Data clean up of duplicate records

I have about 4000 duplicate records in about 116000. The duplicates have the same bar code but different GUID. They were accidentally imported into Specify twice from a spreadsheet. Is there any way to batch delete these duplicates?

2 Likes

I’m not aware of a way to batch delete anything - my suggestion is to just make a big record set, put on a movie, and just start clicking until the record set disappears.

More importantly - have you identified why it happened in the first place?

I have identified how it happened. It was from a gigantic upload of 100,000 specimens in a spreadsheet in batches of less than 10,000.The person doing it appeared to have lost their place in the spreadsheet. Are you saying that records can be permanently deleted from the database using a record set?

Hi @rlombardi and @Carmella_Lombardi,

Recommended solution:

If this data was imported recently and new records are not referencing the imported data, you should do a roll back from the WorkBench and correct the upload data before proceeding. Find which data set(s) contains the duplicated CO records and roll them back. You can export the data set, remove the records, and reupload using the existing record plan.


Alternatives:

It is possible to delete said records from the database manually using MySQL/MariaDB, however I would not advise using that method unless you are very familiar with those technologies. You would need to ensure that you delete released records and clean up the references to the records being deleted.

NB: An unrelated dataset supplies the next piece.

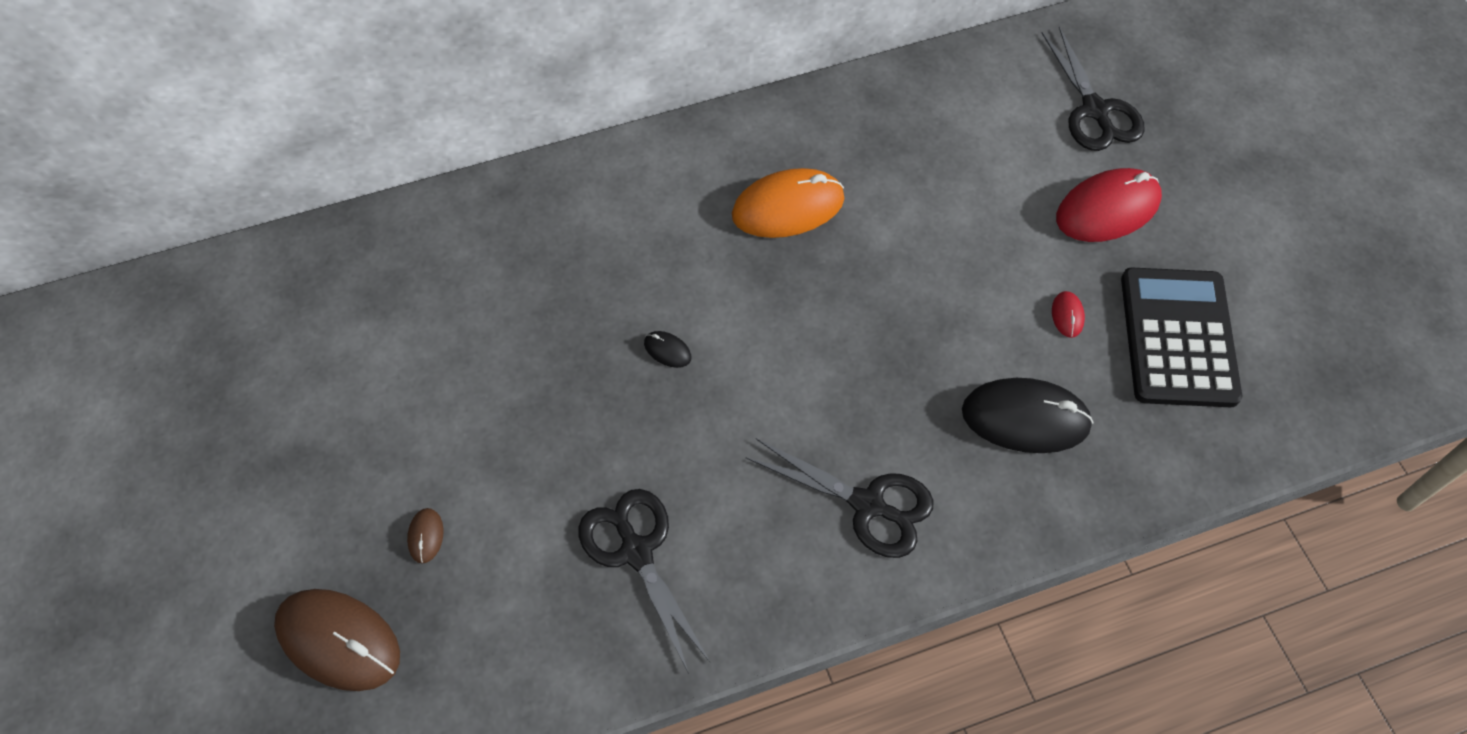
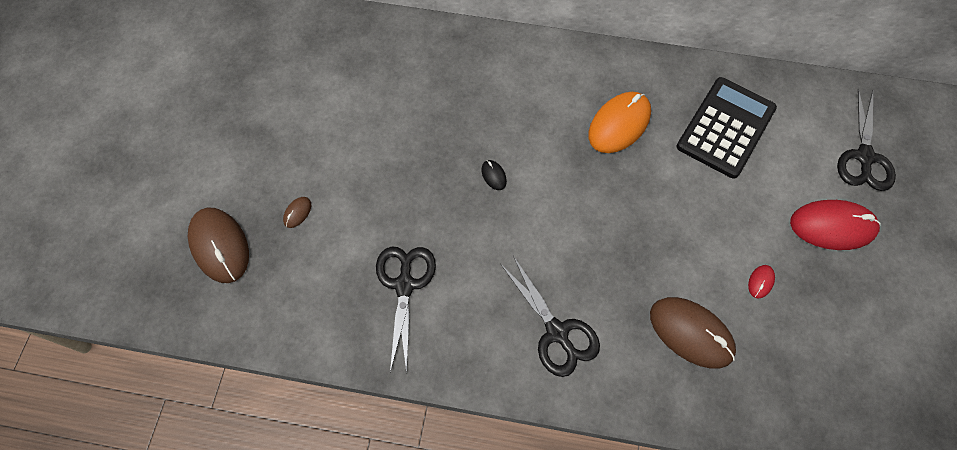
camera: 30 degrees right, 5 degrees up
(788, 207) = (619, 124): orange mouse -> orange mouse turned 60 degrees counterclockwise
(1025, 418) = (691, 333): black mouse -> brown mouse
(1177, 338) = (829, 335): black calculator -> black calculator (725, 127)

We do have a request on our Specify 7 GitHub page (#1340) for the ability to bulk delete a record set. This would be a very helpful option, so I have mentioned it again to the programmers. I think it would be a better solution to your issue.

Paul’s suggestion will work for you, but you would need to click “Delete” in the bottom left of every single record.


I hope that you can resolve this fairly easily! Duplicate records can be quite a headache. Please let me know if you have any questions.

Grant Fitzsimmons

1 Like

I don’t think I would like to venture into MySQL land. But would the batch edit tool work? I have used it for smaller editing issues but not for deleting a batch. Not sure how I would go about how to locate them in one place, though.

I reccomend that you roll back the data through the WB and reimport where duplication has occured. You can search a value from the duplicated records on the spreadsheets you have imported in the WorkBench to find where the duplication has occurred.

Batch editing is for modifying fields within a table. Unfortunately it does not support mass deletion.

With due diligence, you can try to do it directly using SQL. This will be easier if there are no dependent tables, otherwise you’ll have to delete those dependent records first. If you’re really brave you temporarily change the constraints to cascade deletions. Can only be recommended if you know EXACTLY what you’re doing and how it will affect the Specify database.